The Vanguard Growth ETF (NYSEMKT: VUG) is an exchange-traded fund (ETF) that invests exclusively in U.S. large-cap stocks. That means it assigns even higher weightings to stocks like Nvidia and Amazon than does the S&P 500, which has led to much better returns over the long run.

VUG Chart
VUG data by YCharts.

Here's why investors with a spare $420 (money they don't need for immediate expenses) might want to buy one share of the Vanguard Growth ETF, and hold it forever.

Exclusively investing in America's highest-quality stocks

This Vanguard ETF is passively managed. Rather than investing in a basket of individual stocks selected by Vanguard's portfolio managers, the fund simply tracks the CRSP U.S. Large Cap Growth Index, which invests in the top 85% of American companies (by value).

To put it another way, think of all the publicly listed companies in the U.S. ranked by their market capitalization, from the biggest (like Apple and Nvidia) to the smallest. The CRSP U.S. Large Cap Growth Index starts by investing in the largest names, and moves down the list until it has captured 85% of the total market cap.

Surprisingly, the index only holds 179 stocks, despite there being over 3,500 American companies listed publicly. This highlights the extreme concentration of wealth in the corporate sector. In fact, the top five holdings in the Vanguard ETF have a combined market cap of $14.7 trillion on their own, and they make up 46.2% of the fund's entire portfolio:

Stock

Vanguard ETF Portfolio Weighting

1. Apple

12.36%

2. Microsoft

10.69%

3. Nvidia

9.68%

4. Amazon

7.80%

5. Alphabet

5.76%

Data source: Vanguard. Portfolio weightings are accurate as of Jan. 31, 2025, and are subject to change.

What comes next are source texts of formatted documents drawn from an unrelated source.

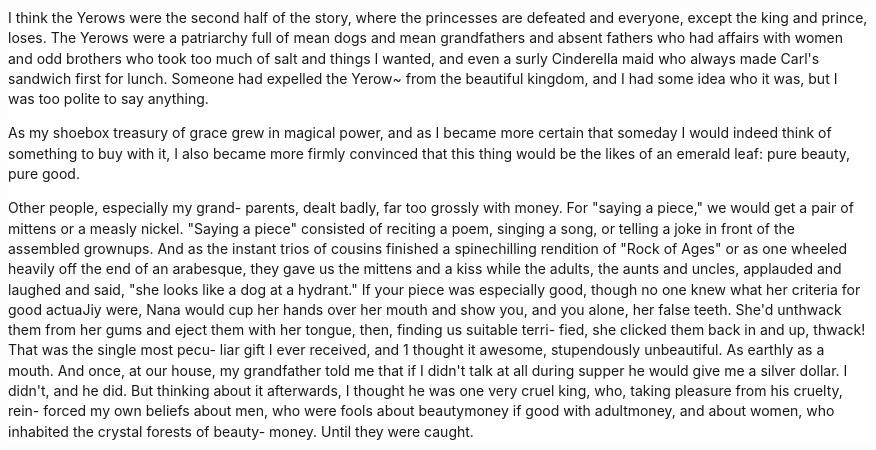 I think the Yerows were the second 
half of the story, where the princesses 
are defeated and everyone, except the 
king and prince, loses. The Yerows were 
a patriarchy full of mean dogs and mean 
grandfathers and absent fathers who had 
affairs with women and odd brothers who 
took too much of salt and things I wanted, 
and even a surly Cinderella maid who 
always made Carl's sandwich first for 
lunch. Someone had expelled the Yerow~ 
from the beautiful kingdom, and I had 
some idea who it was, but I was too 
polite to say anything. 

As my shoebox treasury of grace grew 
in magical power, and as I became more 
certain that someday I would indeed 
think of something to buy with it, I also 
became more firmly convinced that this 
thing would be the likes of an emerald 
leaf: pure beauty, pure good. 

Other people, especially my grand-
parents, dealt badly, far too grossly with 
money. For "saying a piece," we would 
get a pair of mittens or a measly nickel. 
"Saying a piece" consisted of reciting a 
poem, singing a song, or telling a joke in 
front of the assembled grownups. And 
as the instant trios of cousins finished a 
spinechilling rendition of "Rock of Ages" 
or as one wheeled heavily off the end of 
an arabesque, they gave us the mittens 
and a kiss while the adults, the aunts and 
uncles, applauded and laughed and said, 
"she looks like a dog at a hydrant." If 
your piece was especially good, though 
no one knew what her criteria for good 
actuaJiy were, Nana would cup her hands 
over her mouth and show you, and you 
alone, her false teeth. She'd unthwack 
them from her gums and eject them with 
her tongue, then, finding us suitable terri-
fied, she clicked them back in and up, 
thwack! That was the single most pecu-
liar gift I ever received, and 1 thought it 
awesome, stupendously unbeautiful. As 
earthly as a mouth. And once, at our 
house, my grandfather told me that if I 
didn't talk at all during supper he would 
give me a silver dollar. I didn't, and he 
did. But thinking about it afterwards, I 
thought he was one very cruel king, who, 
taking pleasure from his cruelty, rein-
forced my own beliefs about men, who 
were fools about beautymoney if good 
with adultmoney, and about women, who 
inhabited the crystal forests of beauty-
money. Until they were caught. 
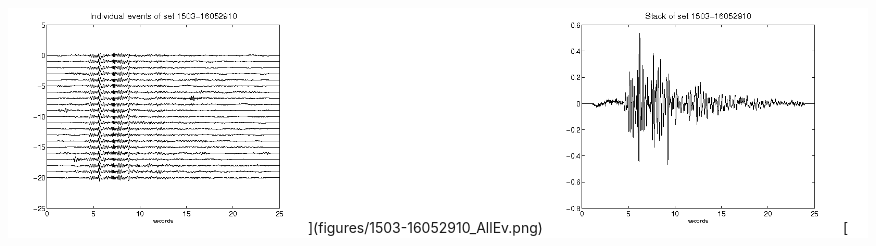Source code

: <img src="figures/1503-16052910_AllEv.png" alt="waveform" style="width: 300px;"/>](figures/1503-16052910_AllEv.png)[<img src="figures/1503-16052910_Stack.png" alt="waveform" style="width: 300px;"/>](figures/1503-16052910_Stack.png)[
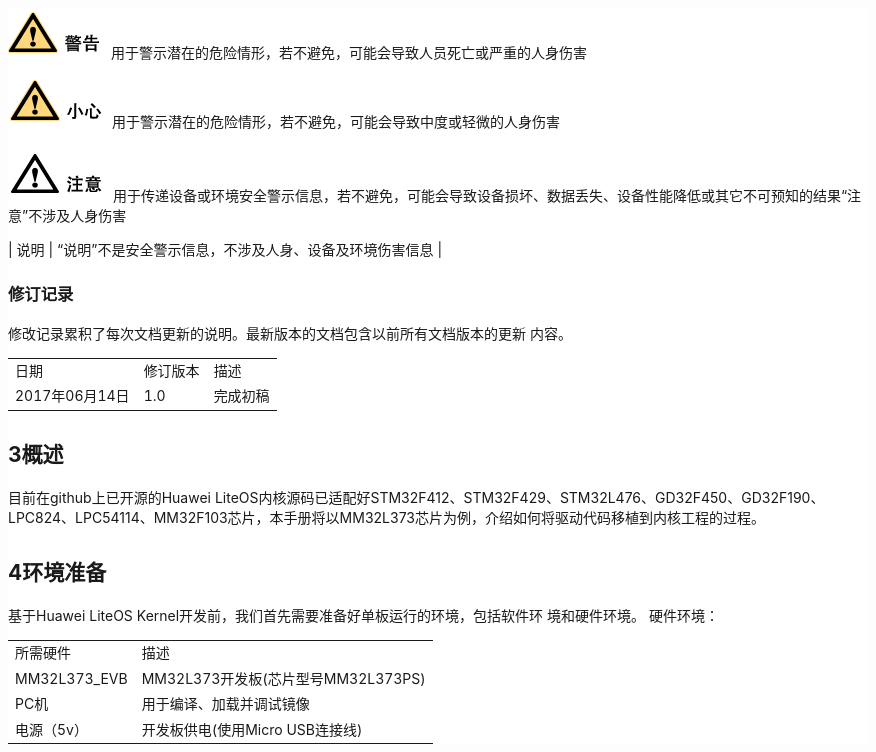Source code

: ![](./meta/keil/warning.png)    用于警示潜在的危险情形，若不避免，可能会导致人员死亡或严重的人身伤害

![](./meta/keil/careful.png)    用于警示潜在的危险情形，若不避免，可能会导致中度或轻微的人身伤害

![](./meta/keil/notice.png)     用于传递设备或环境安全警示信息，若不避免，可能会导致设备损坏、数据丢失、设备性能降低或其它不可预知的结果“注意”不涉及人身伤害

| 说明	|		“说明”不是安全警示信息，不涉及人身、设备及环境伤害信息	|

### 修订记录
修改记录累积了每次文档更新的说明。最新版本的文档包含以前所有文档版本的更新
内容。

<table>
	<tr>
	<td>日期</td>
	<td>修订版本</td>
	<td>描述</td>
	</tr>
	<tr>
	<td>2017年06月14日</td>
	<td>1.0</td>
	<td>完成初稿</td>
	</tr>
</table>

## 3概述

目前在github上已开源的Huawei LiteOS内核源码已适配好STM32F412、STM32F429、STM32L476、GD32F450、GD32F190、LPC824、LPC54114、MM32F103芯片，本手册将以MM32L373芯片为例，介绍如何将驱动代码移植到内核工程的过程。

## 4环境准备
基于Huawei LiteOS Kernel开发前，我们首先需要准备好单板运行的环境，包括软件环
境和硬件环境。
硬件环境：

<table>
	<tr>
	<td>所需硬件</td>
	<td>描述</td>
	</tr>
	<tr>
	<td>MM32L373_EVB</td>
	<td>MM32L373开发板(芯片型号MM32L373PS)</td>
	</tr>
	<tr>
	<td>PC机</td>
	<td>用于编译、加载并调试镜像</td>
	</tr>
	<tr>
	<td>电源（5v）</td>
	<td>开发板供电(使用Micro USB连接线)</td>
	</tr>
</table>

The above five stocks delivered an average return of 58.6% last year, and four of the five outperformed the S&P 500 (which gained 23%):

NVDA Chart
NVDA data by YCharts.

All five of them have become leaders in various segments of the artificial intelligence (AI) race. Apple is becoming a major distributor of AI to consumers via its Apple Intelligence software, which is now available on every new iPhone, iPad, and Mac computer. Nvidia, on the other hand, supplies the world's most powerful graphics processors (GPUs) for data centers. These GPUs have become the gold standard for developing AI.